Tanıtma meşrevinden önce, bir başımızdan geçenleri anlatalım.
yıl 1985 bıyığımızın terlediği yıllar, askerden yeni gelmişim.
daha önce Seyhan Spor’da top oynamışlığım var, bir arkadaşım Ada spor’da oynarmısın dediğinde, neden olmasın demiştim.
o yıl Ada spor banim lisansıma 600 TL ödemişti, kendimce iyide futbolcuydum, ama bir türlü frofesyonel olamamıştım.
Adana’nın o yıllar çok ünlü futbolcuları ve şanı vardı.
Ada spor ikinci amatör kümede oynuyordu.
Ali Aydoğanı ilk orada görmüştüm, daha yeni mezun olmuş avukatlık yapmaya başlamıştı.

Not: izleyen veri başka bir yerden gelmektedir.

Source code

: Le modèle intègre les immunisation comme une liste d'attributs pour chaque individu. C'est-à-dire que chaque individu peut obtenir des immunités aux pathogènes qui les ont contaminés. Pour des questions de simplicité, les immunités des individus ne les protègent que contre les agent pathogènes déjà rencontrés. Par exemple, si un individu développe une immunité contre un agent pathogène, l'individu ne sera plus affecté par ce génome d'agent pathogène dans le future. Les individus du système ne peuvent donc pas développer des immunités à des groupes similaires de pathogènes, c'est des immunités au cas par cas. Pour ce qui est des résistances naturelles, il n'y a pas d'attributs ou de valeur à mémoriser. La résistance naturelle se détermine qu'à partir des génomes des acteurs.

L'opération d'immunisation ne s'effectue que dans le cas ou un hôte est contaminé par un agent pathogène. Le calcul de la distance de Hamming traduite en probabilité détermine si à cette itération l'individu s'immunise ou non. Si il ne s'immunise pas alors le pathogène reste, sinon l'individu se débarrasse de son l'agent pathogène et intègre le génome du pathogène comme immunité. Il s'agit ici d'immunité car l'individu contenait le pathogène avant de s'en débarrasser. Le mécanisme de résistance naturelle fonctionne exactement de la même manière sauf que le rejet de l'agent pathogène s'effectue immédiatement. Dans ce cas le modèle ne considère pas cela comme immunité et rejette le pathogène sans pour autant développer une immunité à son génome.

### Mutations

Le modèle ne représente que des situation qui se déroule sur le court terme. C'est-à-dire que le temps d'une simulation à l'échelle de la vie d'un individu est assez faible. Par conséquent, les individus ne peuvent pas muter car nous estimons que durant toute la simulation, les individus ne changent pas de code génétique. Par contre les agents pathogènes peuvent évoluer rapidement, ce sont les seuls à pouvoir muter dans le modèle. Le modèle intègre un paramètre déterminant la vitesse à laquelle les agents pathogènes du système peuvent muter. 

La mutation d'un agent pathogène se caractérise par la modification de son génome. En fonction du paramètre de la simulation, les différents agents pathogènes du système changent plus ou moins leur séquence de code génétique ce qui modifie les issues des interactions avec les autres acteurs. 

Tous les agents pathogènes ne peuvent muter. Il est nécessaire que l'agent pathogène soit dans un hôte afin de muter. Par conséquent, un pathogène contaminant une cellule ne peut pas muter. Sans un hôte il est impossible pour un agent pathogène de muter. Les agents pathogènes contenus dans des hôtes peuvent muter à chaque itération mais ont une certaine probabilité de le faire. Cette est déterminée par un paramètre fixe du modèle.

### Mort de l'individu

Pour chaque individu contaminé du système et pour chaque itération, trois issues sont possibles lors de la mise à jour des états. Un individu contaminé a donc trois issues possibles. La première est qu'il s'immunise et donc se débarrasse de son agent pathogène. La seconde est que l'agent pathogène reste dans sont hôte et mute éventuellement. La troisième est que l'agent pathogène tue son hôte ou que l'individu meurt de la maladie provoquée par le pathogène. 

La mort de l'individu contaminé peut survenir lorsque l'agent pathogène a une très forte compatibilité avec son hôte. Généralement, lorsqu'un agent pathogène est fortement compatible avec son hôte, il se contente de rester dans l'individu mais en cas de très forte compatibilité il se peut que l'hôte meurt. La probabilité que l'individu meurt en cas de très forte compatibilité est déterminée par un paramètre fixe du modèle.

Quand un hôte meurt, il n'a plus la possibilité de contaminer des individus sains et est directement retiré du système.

Bıçkın dediğimiz delikanlı tipi, tam bir Adana’lı şekli ile olaylara hakim, kendinden emin bir Devrimci.
Gerçi ilk geldiğinde beni kesmesi için Antrenöre talimat vermişti, ama neden Başkan dediğimde, bekle sen bizim için önemlisin oyunun son dakikasında neler yapacaksın rakip şaşıracak demişti, gerçi o gün çok kızmıştım, ama maçın ilerleyen dakikalarında attığım golle takımım galip gelince gördünmü demişti…
Sonrası malum…
uzun yıllar sonra herkes evine misali, gerçek hayat sınıfını aldık, ve ben gazeteci, o Avukat ve Meclis üyesi oldu.
Çok kereler karşılaştık ve her seferinde o konuyu konuştuk, bak oynatmadığım kadar varmış, futbolcu olamadın derken kızdım ama, sende Başkan olamadın dedim.
Yani,
Hayat hepimizi karıştırıp yoğuruyor, olan, samimiyet, Ali Aydoğan hep samimi bir insan, samimi bir dosttu.
* * *
Demek oluyor ki;
Hayat çok kısa ve bir gün bir dostunuzun ölüm haberini alabiliyorsunuz, önemli olan geçmişteki yaşadığınız sorun değil, önemli olan o soruna tebessümle bakmaktır mesele.
Şimdi seni kaybettik diye değildir bu cümleler Ali Aydoğan, sen gerçek bir doğrucu Hasan’dın ve kim alınırsa alınsın icabı doğruyu insanların alnına çakan bir yiğittin.